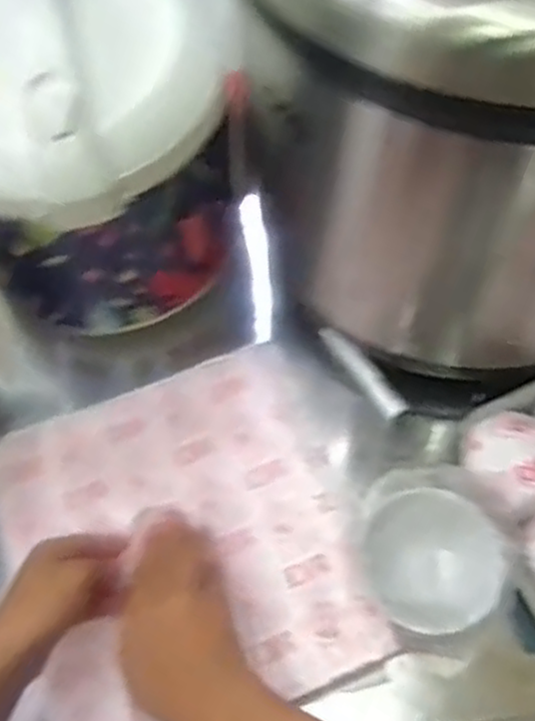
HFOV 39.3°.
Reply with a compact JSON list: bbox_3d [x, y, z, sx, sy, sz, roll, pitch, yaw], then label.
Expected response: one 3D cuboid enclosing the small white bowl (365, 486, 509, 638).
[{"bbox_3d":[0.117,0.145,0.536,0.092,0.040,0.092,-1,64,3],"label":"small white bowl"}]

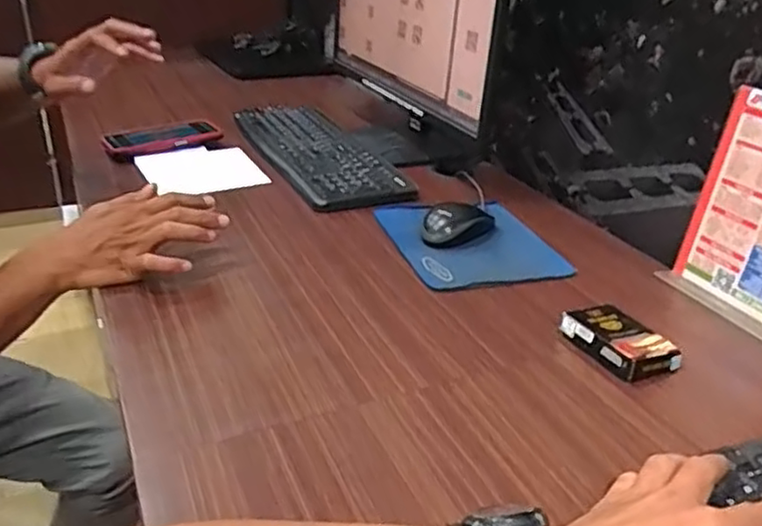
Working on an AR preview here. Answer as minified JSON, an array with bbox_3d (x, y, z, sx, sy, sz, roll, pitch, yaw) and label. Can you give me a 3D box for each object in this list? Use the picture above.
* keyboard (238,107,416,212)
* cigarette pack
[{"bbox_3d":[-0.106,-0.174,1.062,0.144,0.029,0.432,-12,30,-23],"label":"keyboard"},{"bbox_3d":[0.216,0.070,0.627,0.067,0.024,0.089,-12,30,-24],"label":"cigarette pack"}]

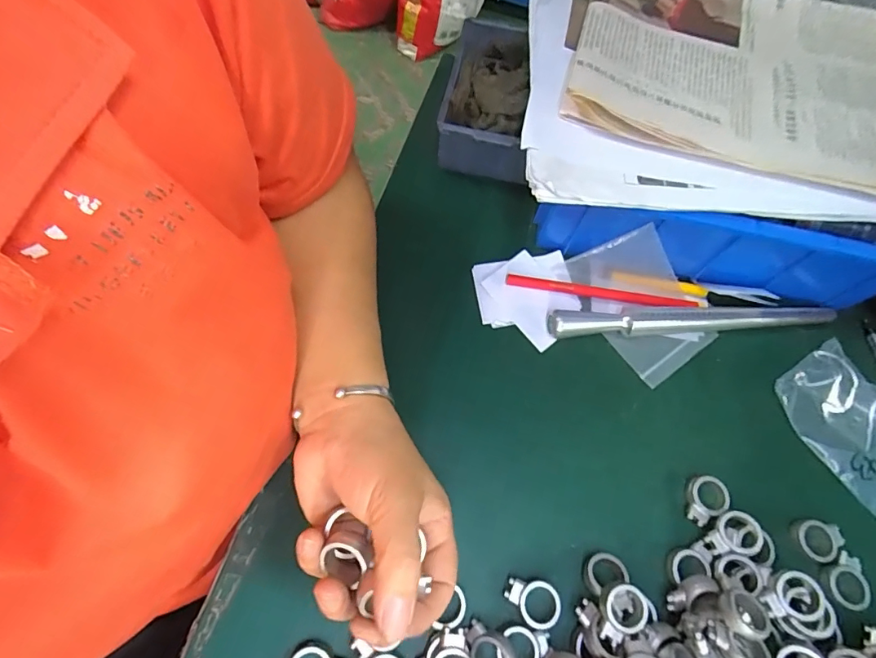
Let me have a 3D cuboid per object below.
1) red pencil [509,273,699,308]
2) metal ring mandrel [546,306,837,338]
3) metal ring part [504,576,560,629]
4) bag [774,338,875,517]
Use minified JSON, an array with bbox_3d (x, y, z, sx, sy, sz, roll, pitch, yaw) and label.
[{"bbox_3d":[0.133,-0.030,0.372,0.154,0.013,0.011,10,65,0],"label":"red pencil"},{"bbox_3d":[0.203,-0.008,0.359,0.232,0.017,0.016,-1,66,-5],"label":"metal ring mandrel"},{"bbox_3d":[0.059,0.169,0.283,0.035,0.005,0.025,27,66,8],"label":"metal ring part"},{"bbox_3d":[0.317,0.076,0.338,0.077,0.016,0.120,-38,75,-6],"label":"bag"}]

......

Problem details:
Retype the data above exactly; pictures are not part of the copy.

Solution for this exercise:
HFOV 39.3°.
Reply with a compact JSON list: bbox_3d [x, y, z, sx, sy, sz, roll, pitch, yaw], then label.
Expected response: one 3D cuboid enclosing the small white bowl (365, 486, 509, 638).
[{"bbox_3d":[0.117,0.145,0.536,0.092,0.040,0.092,-1,64,3],"label":"small white bowl"}]

Working on an AR preview here. Answer as minified JSON, an array with bbox_3d (x, y, z, sx, sy, sz, roll, pitch, yaw) and label. Can you give me a 3D box for each object in this list? Use the picture above.
* keyboard (238,107,416,212)
* cigarette pack
[{"bbox_3d":[-0.106,-0.174,1.062,0.144,0.029,0.432,-12,30,-23],"label":"keyboard"},{"bbox_3d":[0.216,0.070,0.627,0.067,0.024,0.089,-12,30,-24],"label":"cigarette pack"}]

Let me have a 3D cuboid per object below.
1) red pencil [509,273,699,308]
2) metal ring mandrel [546,306,837,338]
3) metal ring part [504,576,560,629]
4) bag [774,338,875,517]
Use minified JSON, an array with bbox_3d (x, y, z, sx, sy, sz, roll, pitch, yaw) and label.
[{"bbox_3d":[0.133,-0.030,0.372,0.154,0.013,0.011,10,65,0],"label":"red pencil"},{"bbox_3d":[0.203,-0.008,0.359,0.232,0.017,0.016,-1,66,-5],"label":"metal ring mandrel"},{"bbox_3d":[0.059,0.169,0.283,0.035,0.005,0.025,27,66,8],"label":"metal ring part"},{"bbox_3d":[0.317,0.076,0.338,0.077,0.016,0.120,-38,75,-6],"label":"bag"}]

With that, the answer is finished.